Beyond the unemployment funding and IRS enforcement, the bipartisan plan relies on an extension of expiring user fees, a “superfund” tax on chemicals, sales from the U.S. strategic petroleum reserve, and the auction proceeds from 5G spectrum sales.
Public transit, passenger and rail. The measure also included $49 billion for public transit, as well as $66 billion for passenger and freight rail. The White House said the passenger rail investment would be the largest since the creation of Amtrak. Again, there are few details about precisely how the rail funding would be invested.
Critics have long pointed out that the United States has fallen far behind its international rivals, particularly China, in providing high-speed rail. The U.S. only has about 54 miles of “high-speed” rail, compared with more than 3,000 in Spain, Japan, France and Germany, as well as more than 26,000 miles in operation in China, according to a 2018 report from the Environmental and Energy Study Institute. Congressional Democrats have made the issue a top priority, with Reps. Seth Moulton (D-Mass.) and Alexandria Ocasio-Cortez (D-N.Y.) urging the White House to push for very fast trains.

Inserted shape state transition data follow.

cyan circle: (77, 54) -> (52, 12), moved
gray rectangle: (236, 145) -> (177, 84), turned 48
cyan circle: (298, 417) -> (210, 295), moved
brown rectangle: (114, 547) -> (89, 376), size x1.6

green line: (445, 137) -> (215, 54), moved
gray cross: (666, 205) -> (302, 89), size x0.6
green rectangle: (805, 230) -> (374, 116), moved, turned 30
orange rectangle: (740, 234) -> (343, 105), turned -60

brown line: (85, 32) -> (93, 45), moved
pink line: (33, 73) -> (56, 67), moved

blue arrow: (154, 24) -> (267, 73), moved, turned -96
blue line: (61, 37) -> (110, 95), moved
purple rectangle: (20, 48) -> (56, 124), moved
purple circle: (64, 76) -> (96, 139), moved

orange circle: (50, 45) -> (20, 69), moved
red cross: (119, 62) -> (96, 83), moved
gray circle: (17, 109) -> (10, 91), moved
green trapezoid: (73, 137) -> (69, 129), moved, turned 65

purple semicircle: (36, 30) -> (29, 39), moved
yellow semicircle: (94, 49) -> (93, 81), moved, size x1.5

“Making only modest investments to existing rail service would provide travelers with an attractive alternative to driving, but would not improve overall travel times enough to generate anywhere near this scale of economic benefits,” the lawmakers wrote.

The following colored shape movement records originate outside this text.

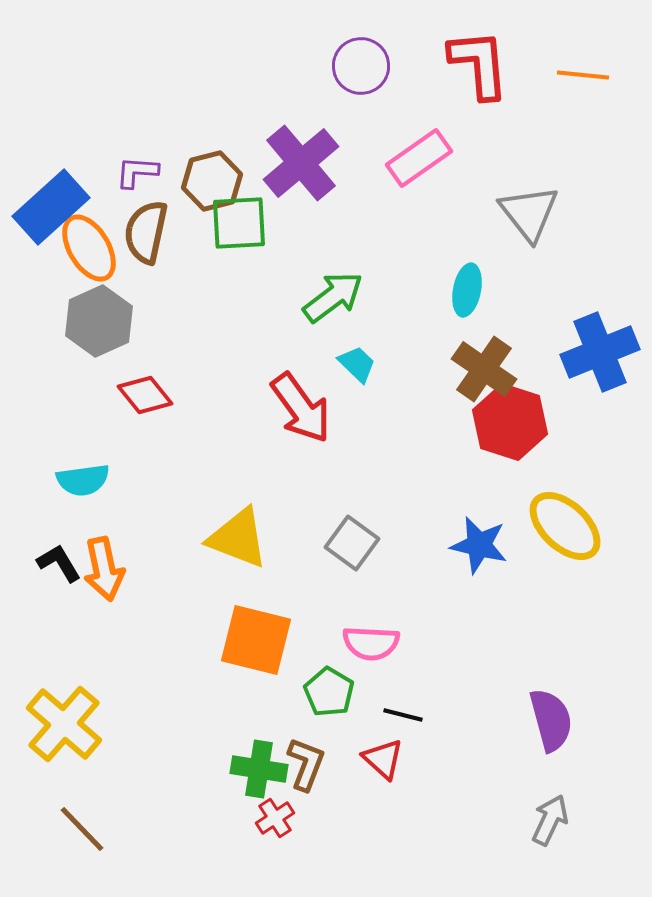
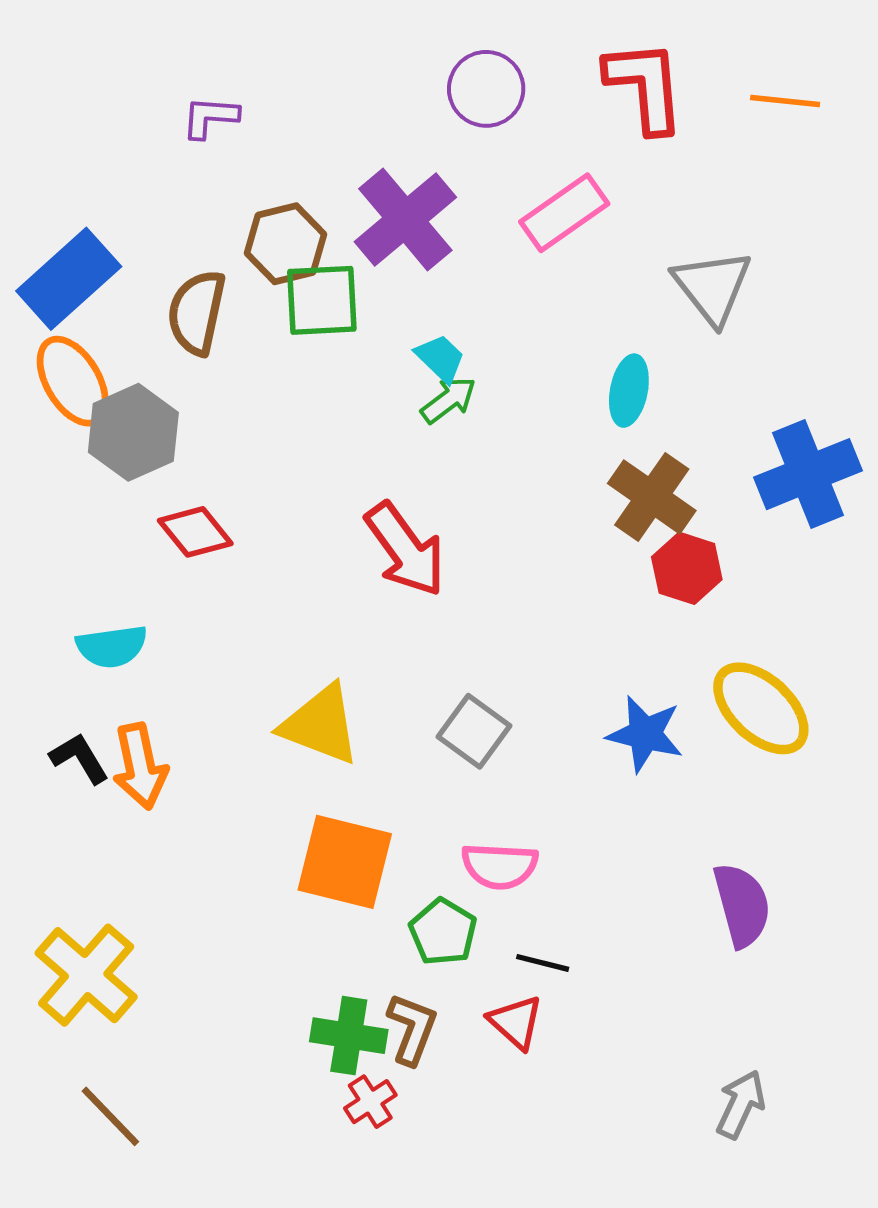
purple L-shape: (137, 172) -> (210, 117), moved
orange ellipse: (89, 248) -> (73, 381), moved
green arrow: (333, 297) -> (448, 400), size x0.7
cyan trapezoid: (357, 364) -> (440, 358), moved
red hexagon: (510, 422) -> (687, 568), size x0.7
purple semicircle: (551, 720) -> (742, 905), moved

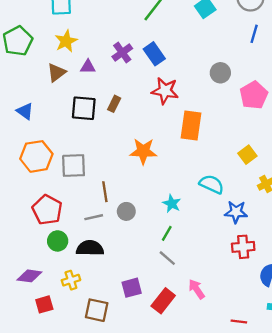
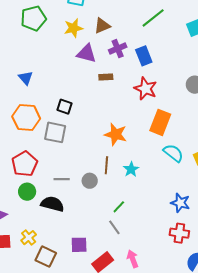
purple triangle: (88, 67) -> (86, 53), size x1.5
brown triangle: (56, 72) -> (102, 26), moved
brown rectangle: (114, 104) -> (106, 77), moved, turned 48
black square: (84, 108) -> (64, 107), moved, size x0.7
cyan semicircle: (212, 184) -> (173, 153), moved
brown line: (105, 192) -> (106, 165), moved
cyan star: (172, 204) -> (131, 169), moved
yellow cross: (71, 280) -> (29, 238), moved, turned -35

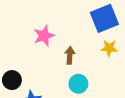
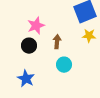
black circle: (12, 80) -> (29, 46), moved

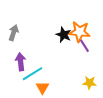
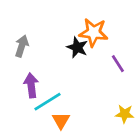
orange star: (79, 32) -> (94, 33), moved
black star: (63, 35) -> (77, 47), moved

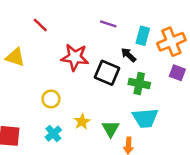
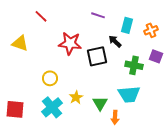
orange cross: (171, 42) -> (151, 30), size x0.6
black square: (107, 73) -> (97, 56), turned -35
green cross: (139, 83) -> (134, 65), moved
cyan cross: (53, 134) -> (52, 107), size x1.5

The bipartisan plan is unlikely to lead to the creation of thousands of miles of high-speed rail service similar to, say, the ultrafast bullet train in Japan. Part of the reason is that land use and geographic constraints pose major hurdles to the creation of that infrastructure — issues not resolved simply by approving more funding, according to transportation experts.
But the rail money could go a long way to improving speeds and performance of rail service. The funding could facilitate high-speed rail between nearby urban centers, such as from Raleigh, N.C., to Richmond. The Obama administration spent only about $11 billion on passenger rail, and the infrastructure plan means Biden will almost certainly spend significantly more. Even without a bullet train, dramatically improving or expanding Amtrak-like service could reduce carbon emissions and improve commutes for millions of people.
“You make incremental improvements and every incremental improvement allows better on-time performance with higher speeds,” said DeGood, the infrastructure expert at the Center for American Progress.